» **Dataset entries**:

╭──

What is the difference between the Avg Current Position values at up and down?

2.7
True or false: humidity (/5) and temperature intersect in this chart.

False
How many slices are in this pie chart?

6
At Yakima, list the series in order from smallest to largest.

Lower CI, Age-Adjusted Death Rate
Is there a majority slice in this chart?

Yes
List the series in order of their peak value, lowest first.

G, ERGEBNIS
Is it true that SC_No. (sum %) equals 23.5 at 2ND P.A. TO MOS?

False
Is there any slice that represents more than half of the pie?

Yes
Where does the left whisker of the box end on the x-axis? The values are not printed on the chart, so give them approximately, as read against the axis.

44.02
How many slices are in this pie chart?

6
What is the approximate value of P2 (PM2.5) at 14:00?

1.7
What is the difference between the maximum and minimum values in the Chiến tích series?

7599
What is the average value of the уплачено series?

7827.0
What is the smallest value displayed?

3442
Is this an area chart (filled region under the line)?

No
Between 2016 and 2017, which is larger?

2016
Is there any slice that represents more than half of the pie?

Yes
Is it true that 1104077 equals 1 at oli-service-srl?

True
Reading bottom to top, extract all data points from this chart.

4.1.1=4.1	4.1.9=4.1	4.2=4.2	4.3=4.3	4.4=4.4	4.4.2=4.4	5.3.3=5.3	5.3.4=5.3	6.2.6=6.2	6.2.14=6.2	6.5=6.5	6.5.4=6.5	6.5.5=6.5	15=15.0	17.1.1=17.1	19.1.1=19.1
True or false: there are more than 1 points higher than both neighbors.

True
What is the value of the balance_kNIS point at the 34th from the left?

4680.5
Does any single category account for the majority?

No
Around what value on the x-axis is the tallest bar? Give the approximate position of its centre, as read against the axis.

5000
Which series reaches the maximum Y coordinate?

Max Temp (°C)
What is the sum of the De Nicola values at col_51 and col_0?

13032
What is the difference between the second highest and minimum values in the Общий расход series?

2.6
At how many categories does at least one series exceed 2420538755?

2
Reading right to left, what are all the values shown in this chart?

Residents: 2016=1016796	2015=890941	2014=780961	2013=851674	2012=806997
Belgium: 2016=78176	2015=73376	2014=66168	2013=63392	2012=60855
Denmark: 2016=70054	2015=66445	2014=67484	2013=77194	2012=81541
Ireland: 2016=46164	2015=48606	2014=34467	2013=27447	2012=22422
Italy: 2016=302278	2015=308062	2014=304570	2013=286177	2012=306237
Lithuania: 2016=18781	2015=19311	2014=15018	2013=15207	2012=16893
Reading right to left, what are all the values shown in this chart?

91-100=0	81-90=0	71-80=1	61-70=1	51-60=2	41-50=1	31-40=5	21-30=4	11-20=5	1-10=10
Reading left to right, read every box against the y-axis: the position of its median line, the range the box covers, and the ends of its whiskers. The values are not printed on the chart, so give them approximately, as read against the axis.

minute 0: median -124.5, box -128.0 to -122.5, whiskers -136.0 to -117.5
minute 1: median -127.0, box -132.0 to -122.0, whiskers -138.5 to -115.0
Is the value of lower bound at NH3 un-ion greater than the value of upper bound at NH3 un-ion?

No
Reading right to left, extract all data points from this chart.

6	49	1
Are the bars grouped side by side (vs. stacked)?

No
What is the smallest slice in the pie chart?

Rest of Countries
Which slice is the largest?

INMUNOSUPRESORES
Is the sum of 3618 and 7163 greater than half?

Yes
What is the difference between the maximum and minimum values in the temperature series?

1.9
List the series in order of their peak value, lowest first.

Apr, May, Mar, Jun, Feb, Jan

╰──

» **Task directions**: Count the lines in the data above that contain the string "equals", and reply with the number alone.

» **Exercise response**: 2